“It’s Not For Women.” With a slogan like that in Terminator-esque font, it’s no wonder Dr Pepper Ten has come under fire for sexist marketing.
TV ads, radio spots and a Facebook page asking “Are You Man Enough?” provoked feminist outrage when the campaign launched last October.
The soda seemed to fly under the radar for a few months, but in the last few weeks there has been a renewed radio and television push for the drink. And Seeds Marketplace has added the soda to its beverages section.
Fellow Trojans: Don’t buy the stuff, lest you reinforce the idea that sexist advertising works. Let Dr. Pepper Ten die — and let it remind other brands to think twice before excluding an entire gender.
Dr Pepper has never been one for conventional advertising. While Coca-Cola has a stranglehold on Santa Claus and polar bears and while Pepsi uses danceclub scenes to hawk its bubbly, Dr Pepper has opted for T-shirt-ready slogans, such as “Wouldn’t you like to be a Pepper, too?” and claymation fairytale support groups. Going non-traditional with a gender-specific campaign like this one is yet another bold move in Dr Pepper’s marketing repertoire, but it might cost them loyal customers.
If Dr Pepper was trying to imitate the Old Spice guy, it missed by a mile. Instead of simply adopting a masculine tone, the ads specifically exclude women. It’s the Little Rascals of diet drinks: No Girls Allowed.
The commercials lay it out clearly: With Dr Pepper Ten, “You can keep the romantic comedies and lady drinks. We’re good.”
By gearing the ads so intensely toward men, Dr Pepper is reducing potential profits. The company is alienating half the soda drinking population before they even pop the tab.
Was launching Dr Pepper Ten and marketing it to an exclusively male customer-base a solid business decision? Not even close. Making minute, insignificant changes to an existing product and repackaging it will only compromise the existing market for lower calorie Dr Pepper.
You have to question why anyone saw Dr Pepper Ten as necessary in the first place. According to Dave Fleming, Dr Pepper-Snapple Group’s director of marketing, the company was responding to male consumers’ demand for “a low calorie option with the full flavor of regular Dr Pepper.”
Isn’t the entire Diet Dr Pepper campaign based on the idea that it tastes more like its forebearing full-calorie soda than any other diet drink? To produce another diet soda negates Diet Dr Pepper’s main selling point. It’s not a particularly “girly” advertising strategy, so why go so masculine?

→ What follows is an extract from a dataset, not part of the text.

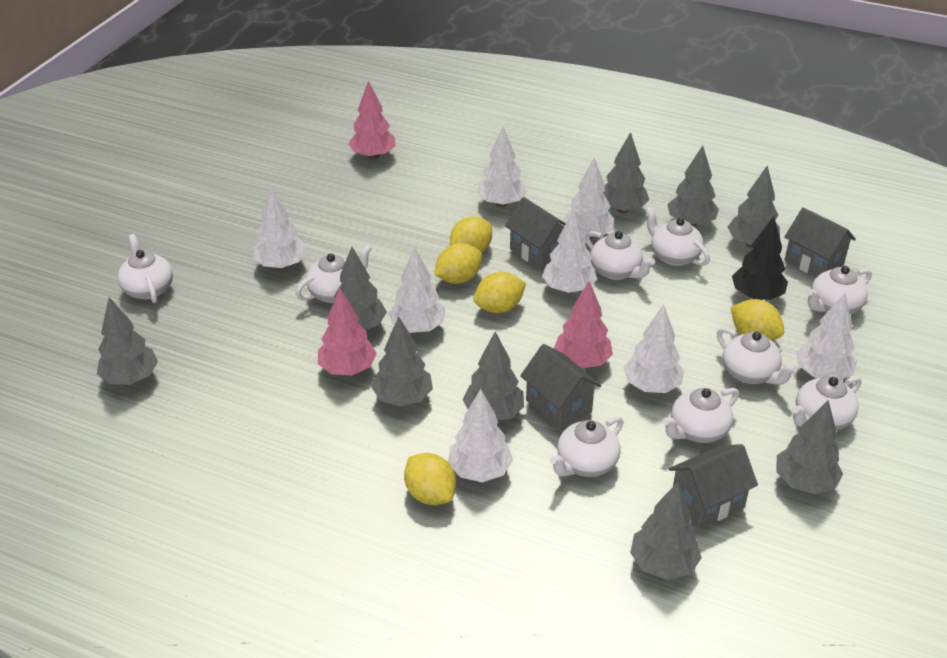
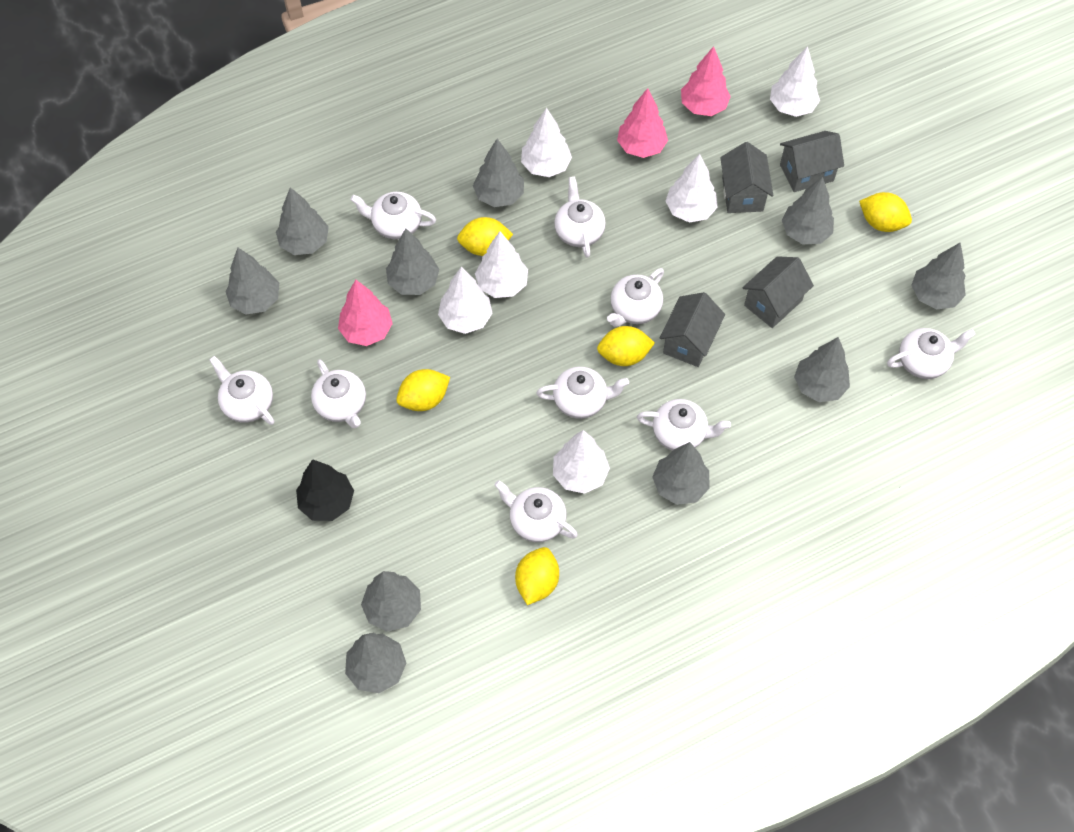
grey tree: [97,297,158,385] [331,247,387,330] [372,317,433,406] [463,332,524,421] [603,132,649,213] [630,482,702,580] [667,145,719,227] [727,166,780,248] [776,400,843,494] = 9 -> [225,248,279,315] [276,187,329,255] [345,633,406,693] [361,571,421,632] [386,229,439,295] [473,139,524,207] [652,442,709,505] [782,177,834,244] [794,337,850,402] [911,243,966,309] = 10
white tree: [253,186,307,269] [389,247,445,333] [448,389,513,482] [477,127,527,207] [542,209,597,293] [563,158,614,239] [624,304,684,393] [796,293,857,380] = 8 -> [438,267,492,334] [475,231,528,298] [521,108,572,177] [553,430,610,494] [666,154,718,222] [770,46,820,117] = 6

And if the company truly believed that it is not reaching calorie-conscious men with the current Diet Dr Pepper ads, why not just try a different marketing strategy?

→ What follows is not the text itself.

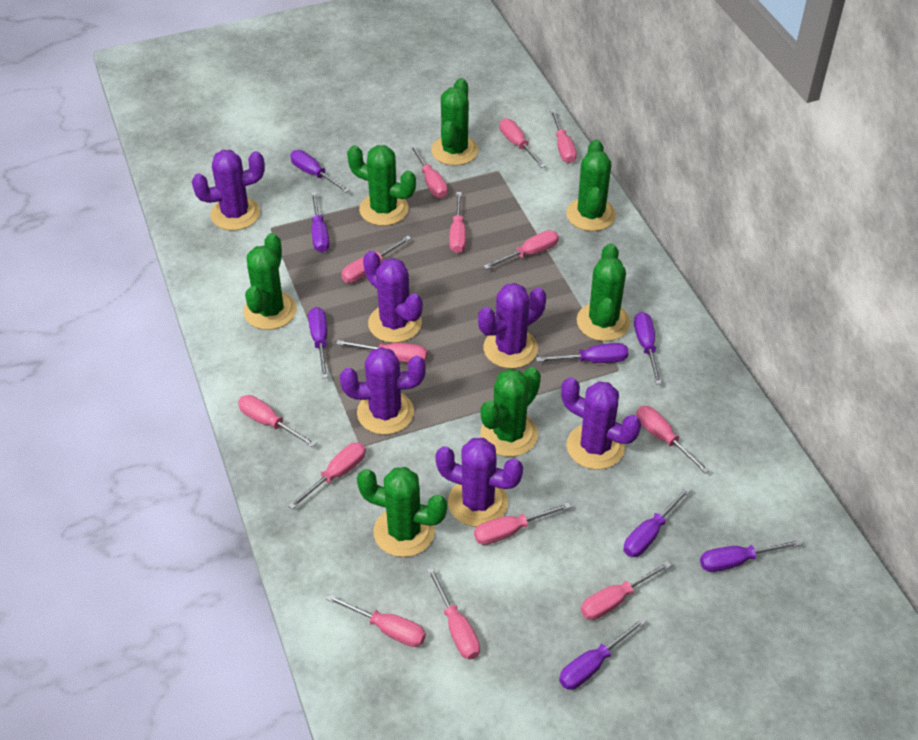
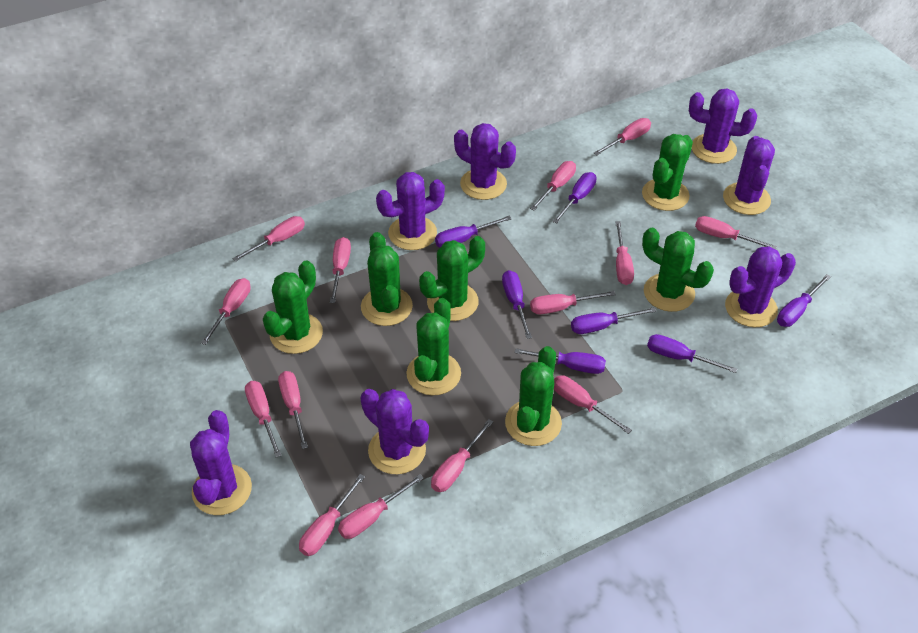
purple cactus: [192,150,265,231] [340,347,426,435] [363,251,423,343] [435,438,523,527] [478,283,546,368] [561,377,641,470] = 6 -> [190,410,252,515] [360,389,429,475] [376,172,445,250] [454,123,516,200] [689,88,757,164] [723,136,775,215] [725,246,796,327] = 7
purple screwdriver: [290,150,350,193] [308,307,328,379] [311,192,330,252] [536,343,628,363] [559,618,646,690] [624,487,691,557] [634,312,662,384] [700,539,802,572] = 8 -> [435,216,512,247] [502,270,532,339] [514,348,606,374] [553,172,597,224] [571,307,657,334] [647,334,737,373] [777,274,831,327] = 7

It’s better than blindly investing in the cost of researching, producing and marketing an entirely different soda. That is poor business.
Dr Pepper Ten appeals to one type of man. Blatant sexism aside, the ad campaign suggests that the soda is only suitable for men who like explosions, guns and car chases. I guess it isn’t for men who enjoy the occasional piña colada or episode of Grey’s Anatomy.
According to BevReview.com, the mid-calorie offering still has copious amounts of aspartame, the sweetening agent that has raised eyebrows regarding carcinogenicity. That knocks out any health-conscious people — male or female — who might have chosen Dr Pepper Ten as an alternative.
Of course, all this seems like speculation — until you take a look at Dr. Pepper’s Brand Index Buzz scores. The Brand Index scores are to consumer goods what approval ratings are to the president: They gauge customer appreciation on any given brand. At the launch of Dr Pepper Ten, Dr Pepper took an immediate hit. Within a week, their buzz score dropped five points among men and 14 points among women.
They may be the 10 hardest working calories in soda, but effort doesn’t always make up for idiocy.
Katherine Moncrief is a senior majoring in international relations.